New Year's Day proper, daylight, up and about, and the detritus from Hogmanay/birthday celebrations isn't too bad, thanks to Susan, James and Martha (and, to an extent, me) tackling things before a belated bedtime. Except Quoyle the ancient labrador has been sick and peed everywhere. For sentimental reasons, he was indoors instead of in his incontinence kennel. Ah well, Happy New Year.
Breakfast on tea, coffee, vitamins and cake, and then out with Susan for a drive up to the cliffs at Eshaness and a swift, cobweb-dispelling walk. It's bitterly cold and windy, with clouds of spume being blown up from the depths of the geos. I never fail to get nervous here. The wind's coming in great, disturbing dollops and the cliff edges are slippy. We beat it back to the car and head home in the flickering, watery light.
More clearing up, then Martha and Susan head off to the Busta House Ne'erday lunch. James and Mag are up and remarkably fresh for the season. So am I, actually. I'm horrified to note that my final 'refreshing' beer, after too much whisky, a bottle of McEwen's Champion, was actually a Superlager-strong 7.3 per cent. Maybe the hangover's still on its way.

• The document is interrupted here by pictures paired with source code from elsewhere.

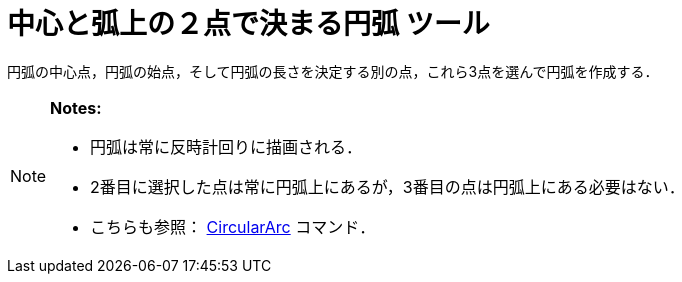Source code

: = 中心と弧上の２点で決まる円弧 ツール
ifdef::env-github[:imagesdir: /ja/modules/ROOT/assets/images]

円弧の中心点，円弧の始点，そして円弧の長さを決定する別の点，これら3点を選んで円弧を作成する．

[NOTE]
====

*Notes:*

* 円弧は常に反時計回りに描画される．
* 2番目に選択した点は常に円弧上にあるが，3番目の点は円弧上にある必要はない．
* こちらも参照： xref:/commands/CircularArc.adoc[CircularArc] コマンド．

====
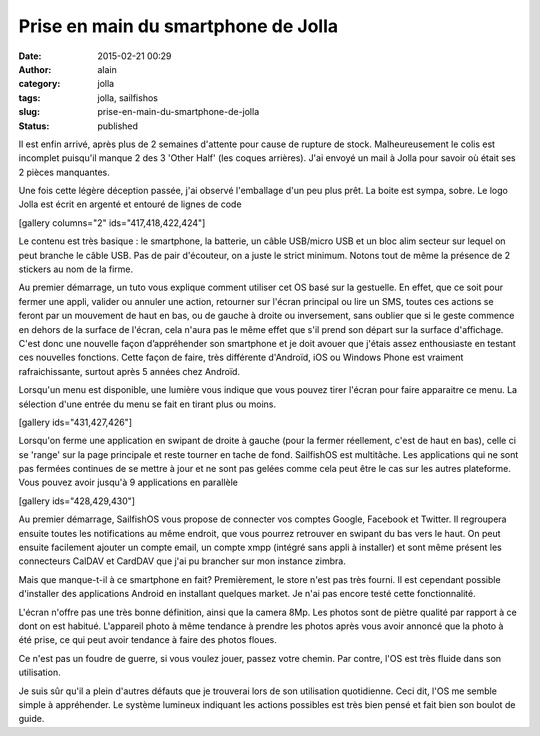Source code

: Prise en main du smartphone de Jolla
####################################
:date: 2015-02-21 00:29
:author: alain
:category: jolla
:tags: jolla, sailfishos
:slug: prise-en-main-du-smartphone-de-jolla
:status: published

Il est enfin arrivé, après plus de 2 semaines d'attente pour cause de
rupture de stock. Malheureusement le colis est incomplet puisqu'il
manque 2 des 3 'Other Half' (les coques arrières). J'ai envoyé un mail à
Jolla pour savoir où était ses 2 pièces manquantes.

Une fois cette légère déception passée, j'ai observé l'emballage d'un
peu plus prêt. La boite est sympa, sobre. Le logo Jolla est écrit en
argenté et entouré de lignes de code

[gallery columns="2" ids="417,418,422,424"]

Le contenu est très basique : le smartphone, la batterie, un câble
USB/micro USB et un bloc alim secteur sur lequel on peut branche le
câble USB. Pas de pair d'écouteur, on a juste le strict minimum. Notons
tout de même la présence de 2 stickers au nom de la firme.

Au premier démarrage, un tuto vous explique comment utiliser cet OS basé
sur la gestuelle. En effet, que ce soit pour fermer une appli, valider
ou annuler une action, retourner sur l'écran principal ou lire un SMS,
toutes ces actions se feront par un mouvement de haut en bas, ou de
gauche à droite ou inversement, sans oublier que si le geste commence en
dehors de la surface de l'écran, cela n'aura pas le même effet que s'il
prend son départ sur la surface d'affichage. C'est donc une nouvelle
façon d’appréhender son smartphone et je doit avouer que j'étais assez
enthousiaste en testant ces nouvelles fonctions. Cette façon de faire,
très différente d'Androïd, iOS ou Windows Phone est vraiment
rafraichissante, surtout après 5 années chez Androïd.

Lorsqu'un menu est disponible, une lumière vous indique que vous pouvez
tirer l'écran pour faire apparaitre ce menu. La sélection d'une entrée
du menu se fait en tirant plus ou moins.

[gallery ids="431,427,426"]

Lorsqu'on ferme une application en swipant de droite à gauche (pour la
fermer réellement, c'est de haut en bas), celle ci se 'range' sur la
page principale et reste tourner en tache de fond. SailfishOS est
multitâche. Les applications qui ne sont pas fermées continues de se
mettre à jour et ne sont pas gelées comme cela peut être le cas sur les
autres plateforme. Vous pouvez avoir jusqu'à 9 applications en parallèle

[gallery ids="428,429,430"]

Au premier démarrage, SailfishOS vous propose de connecter vos comptes
Google, Facebook et Twitter. Il regroupera ensuite toutes les
notifications au même endroit, que vous pourrez retrouver en swipant du
bas vers le haut. On peut ensuite facilement ajouter un compte email, un
compte xmpp (intégré sans appli à installer) et sont même présent les
connecteurs CalDAV et CardDAV que j'ai pu brancher sur mon instance
zimbra.

 

Mais que manque-t-il à ce smartphone en fait? Premièrement, le store
n'est pas très fourni. Il est cependant possible d'installer des
applications Android en installant quelques market. Je n'ai pas encore
testé cette fonctionnalité.

L'écran n'offre pas une très bonne définition, ainsi que la camera 8Mp.
Les photos sont de piètre qualité par rapport à ce dont on est habitué.
L'appareil photo à même tendance à prendre les photos après vous avoir
annoncé que la photo à été prise, ce qui peut avoir tendance à faire des
photos floues.

Ce n'est pas un foudre de guerre, si vous voulez jouer, passez votre
chemin. Par contre, l'OS est très fluide dans son utilisation.

Je suis sûr qu'il a plein d'autres défauts que je trouverai lors de son
utilisation quotidienne. Ceci dit, l'OS me semble simple à appréhender.
Le système lumineux indiquant les actions possibles est très bien pensé
et fait bien son boulot de guide.
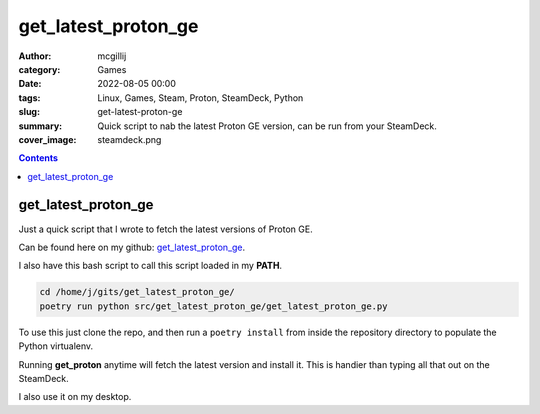 get_latest_proton_ge
####################

:author: mcgillij
:category: Games
:date: 2022-08-05 00:00
:tags: Linux, Games, Steam, Proton, SteamDeck, Python
:slug: get-latest-proton-ge
:summary: Quick script to nab the latest Proton GE version, can be run from your SteamDeck.
:cover_image: steamdeck.png

.. contents::

get_latest_proton_ge
====================

Just a quick script that I wrote to fetch the latest versions of Proton GE.

Can be found here on my github: `get_latest_proton_ge <https://github.com/mcgillij/get_latest_proton_ge>`_.

I also have this bash script to call this script loaded in my **PATH**.

.. code-block:: bash

   cd /home/j/gits/get_latest_proton_ge/
   poetry run python src/get_latest_proton_ge/get_latest_proton_ge.py

To use this just clone the repo, and then run a ``poetry install`` from inside the repository directory to populate the Python virtualenv.

Running **get_proton** anytime will fetch the latest version and install it.
This is handier than typing all that out on the SteamDeck.

I also use it on my desktop.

I'm immersed in Stuart Murdoch's excellent book The Celestial Cafe, which is making me rather homesick for Glasgow. And it's also pointing me back towards Belle and Sebastian's CDs, which, at the advanced age of 55, I'm at last beginning to appreciate. What's going on? It's always been the epitome of arch indiekid ultracool, the B&S thing, and for years I just didn't get it at all. Now it seems warmer and more approachable, somehow, and not just the newer, expansive records like Write About Love. The entire canon. Odd. Wrapped Up in Books still sounds like Cliff Richard's In The Country. But in a good way.
Stuart's book - it's a collection of sometimes quite shockingly intimate, beautifully constructed web-diary (not blog) entries - is part of a run of rawk-oriented reading matter I've been tackling of late. Allan Brown's Blue Nile book, The Stuart Adamson (Big Country) bio, the reissue of Neil Ian Munro's John Martyn tome and just arrived, James Yorkston's tour diaries. All good in their own ways, but the Murdoch and B Nile books are so steeped in Glaswegiana reading them is like walking through Kelvingrove, first in the 80s, then in the late 90s.
Right, time to do some washing and visit last night's leftovers. Looking forward to the first episode of Zen tonight - or is it tomorrow? Loved Michael Dibdin's books.